The shortage of intensive care unit (ICU) beds has increasingly necessitated the delivery of critical care within emergency departments (EDs) by emergency nurses [1]. This situation has significantly expanded the clinical responsibilities and workload of emergency nurses, particularly in light of an aging population and the rising prevalence of chronic illnesses [2]. Emergency departments are typically not structured to support prolonged patient care or continuous monitoring. Furthermore, the care priorities of intensive care nurses and emergency nurses differ considerably, leading to inconsistencies in care practices. Clinical expertise gaps and structural differences between units often result in conflicting expectations regarding patient management [1].
Access to advanced critical care resources—such as mechanical ventilation or renal replacement therapy—may be limited in the ED setting. Additionally, emergency nurses may lack sufficient training or familiarity with critical care guidelines, which can compromise the quality of care and contribute to the development of unsafe clinical environments [2,3]. The time and attention required for critically ill patients may also divert resources from the care of other ED patients, thereby affecting overall patient safety [4]. The absence of a consistently available, specialized critical care team further hinders the provision of comprehensive care in emergency settings [2].
In such complex and high-acuity clinical environments, observation and case-based decision-making alone may not be sufficient. To better understand how emergency nurses experience and manage this role expansion, and to identify systematic approaches to improve care delivery, theoretical frameworks are needed. However, existing literature reveals a lack of studies that examine the role transition of emergency nurses using theoretical models [5,6]. This indicates a clear need for theory-based approaches in the field.

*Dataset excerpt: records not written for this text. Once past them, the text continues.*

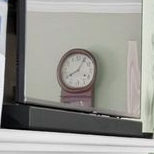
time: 8:04
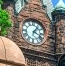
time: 1:18
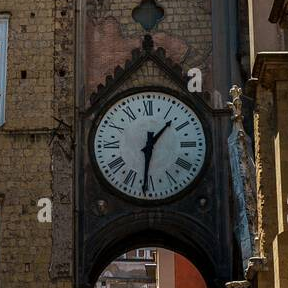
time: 1:31
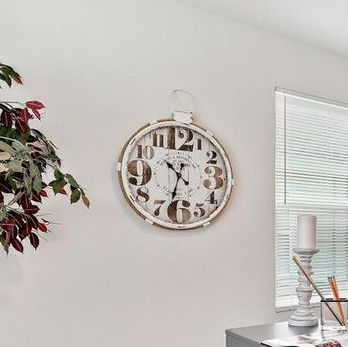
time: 10:32
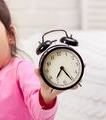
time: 7:25
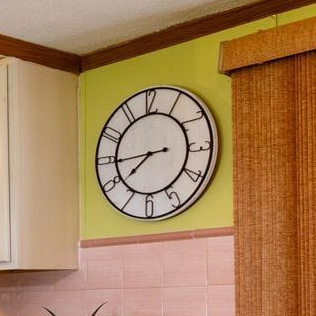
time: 7:44
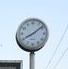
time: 8:08
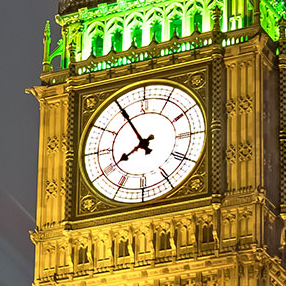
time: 7:54
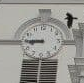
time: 8:45
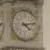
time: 4:12
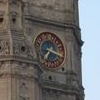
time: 7:18
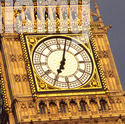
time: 7:03
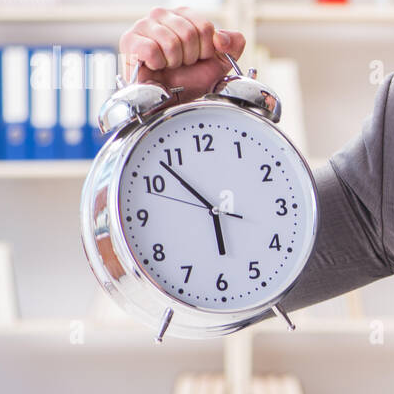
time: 5:53
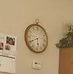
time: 5:40
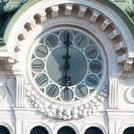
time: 6:00
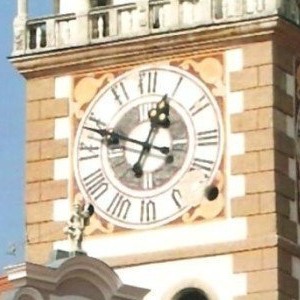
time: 12:48
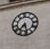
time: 7:28
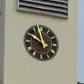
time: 9:57
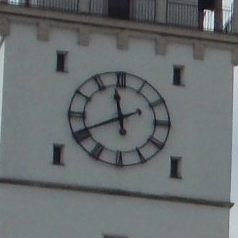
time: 11:40
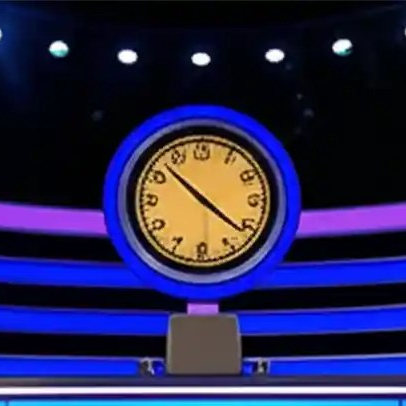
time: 10:21
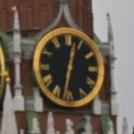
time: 12:32
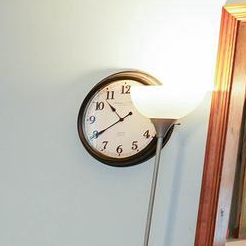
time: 10:39
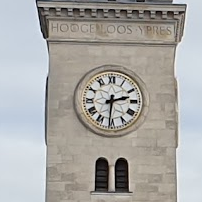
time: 2:30
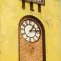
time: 1:13
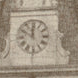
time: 11:49
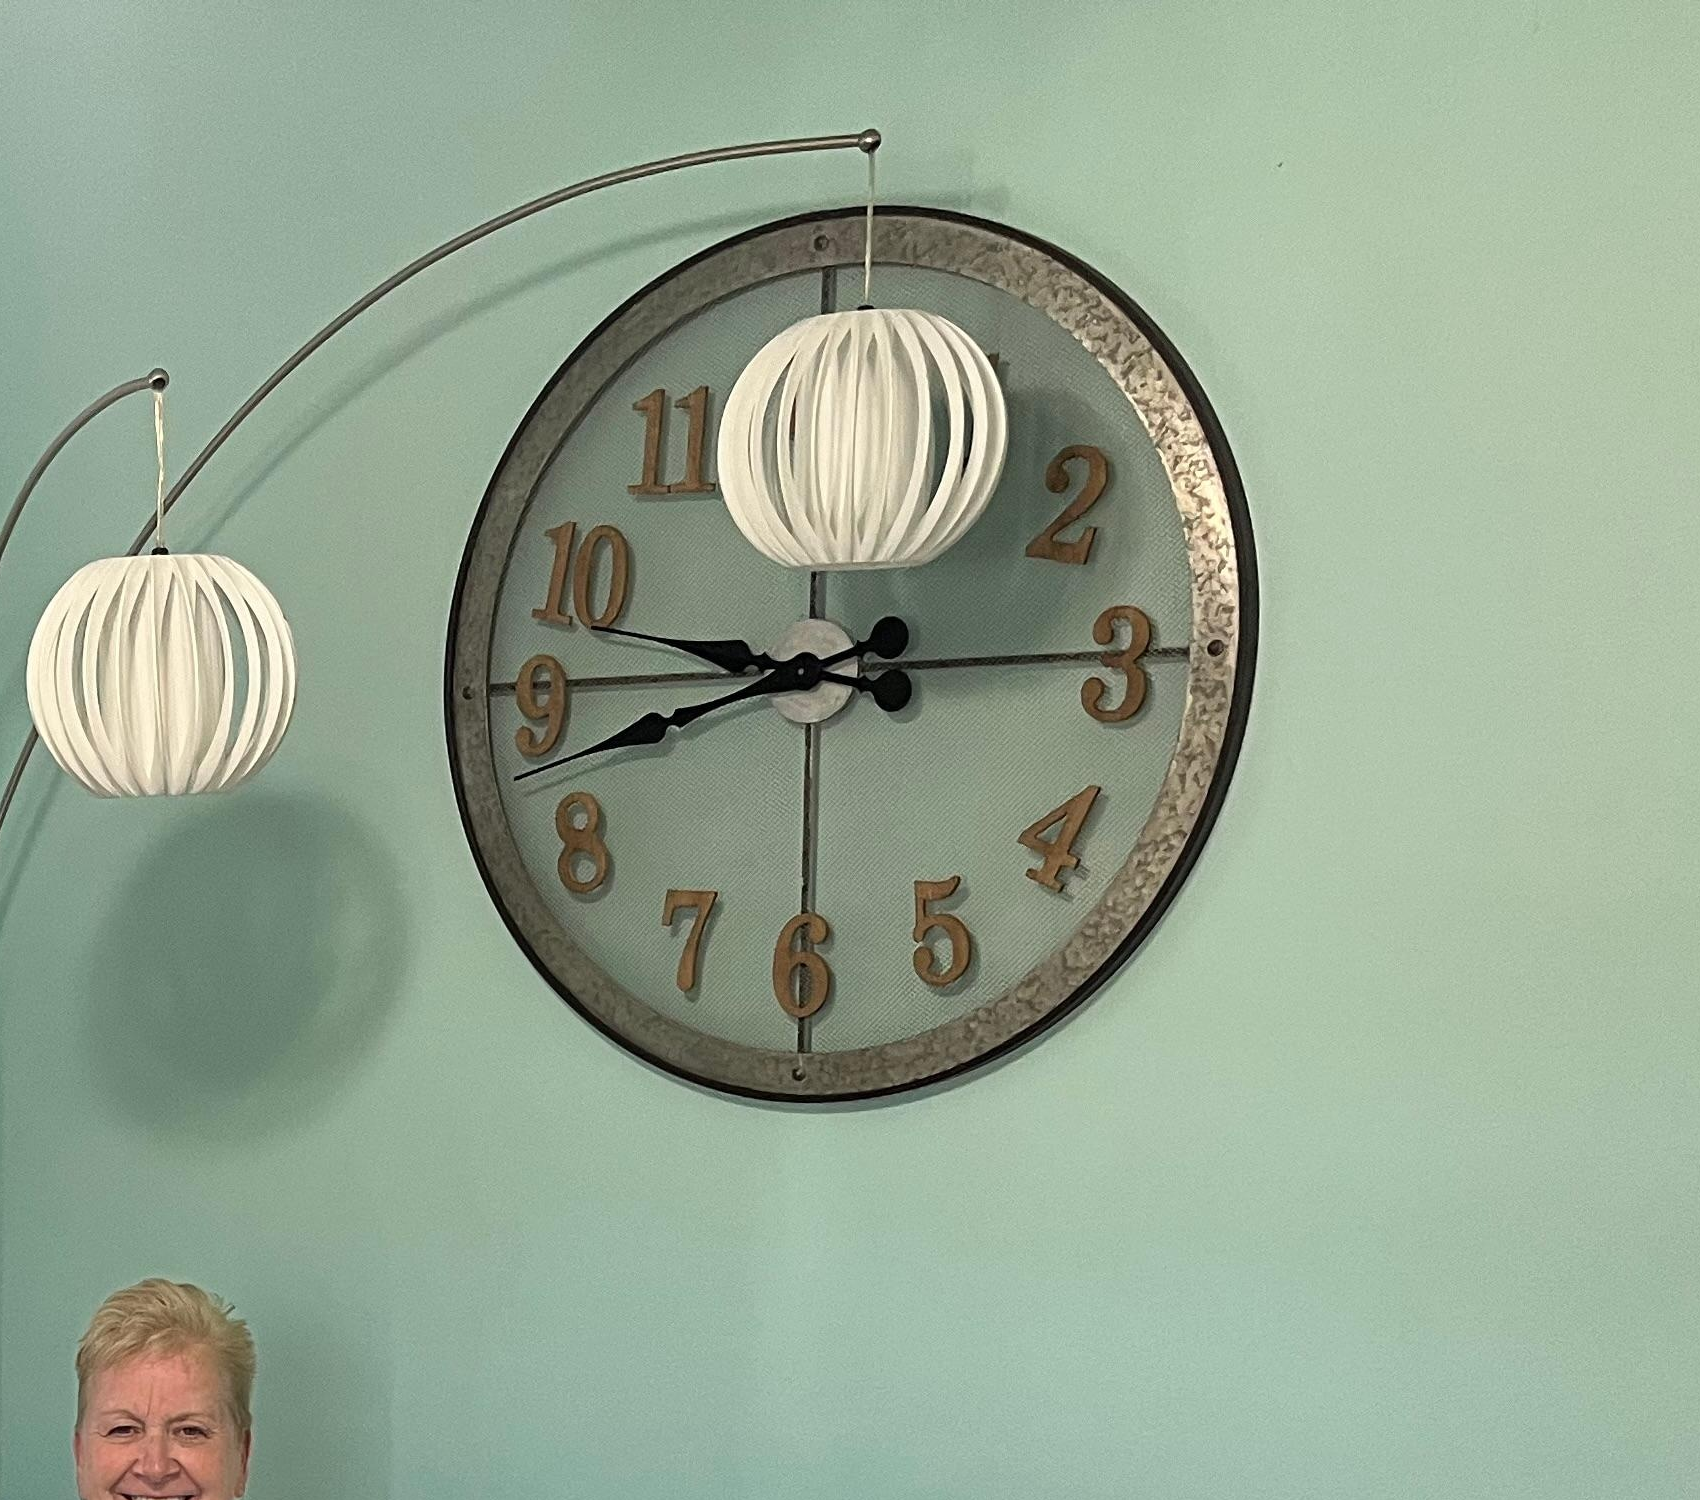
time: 9:42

Meleis’ Transition Theory provides a conceptual framework to understand developmental, situational, health–illness, and organizational transitions [7,8]. Within this study, the shift in responsibility experienced by emergency nurses as they assume care for critically ill patients is considered a situational transition. Successful transitions depend on the nurse’s readiness, clinical knowledge, and competence [8]. In high-pressure, unpredictable environments such as EDs, emergency nurses are often expected to manage these transitions despite insufficient preparation, conflicting roles, and limited resources [9,10]. In this context, the transition is viewed as a period during which nurses redefine their clinical perspectives, care priorities, and professional responsibilities.

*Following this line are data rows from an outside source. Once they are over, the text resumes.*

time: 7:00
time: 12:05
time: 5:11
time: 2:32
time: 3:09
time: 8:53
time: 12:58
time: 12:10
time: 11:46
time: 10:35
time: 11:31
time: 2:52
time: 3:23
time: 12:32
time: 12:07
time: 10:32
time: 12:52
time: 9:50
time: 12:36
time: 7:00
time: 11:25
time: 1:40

Tanner’s Clinical Judgment Model offers a framework to analyze how emergency nurses think, make decisions, and act in the face of complex clinical situations. The model comprises four phases: noticing, interpreting, responding, and reflecting [11]. Clinical judgment enables emergency nurses to rapidly analyze clinical data, recognize early signs of deterioration, and respond appropriately. Nurses must be able to make accurate decisions based on available evidence and act swiftly to meet patients' medical needs [12]. In this study, Tanner’s model was used to explore how emergency nurses identify clinical cues, interpret them, make decisions, and reflect on their actions while managing critically ill patients in the ED. Caring for patients who require intensive care often necessitates stepping outside routine care practices, which may significantly influence nurses’ clinical judgment.
This study adopts a unique theoretical approach by combining two conceptual models that are rarely applied together in nursing research. Meleis’ Transition Theory was used to conceptualize the shift in responsibility undertaken by emergency nurses, while Tanner’s Clinical Judgment Model was employed to analyze how this transition influences clinical decision-making, patient assessment, and care planning processes.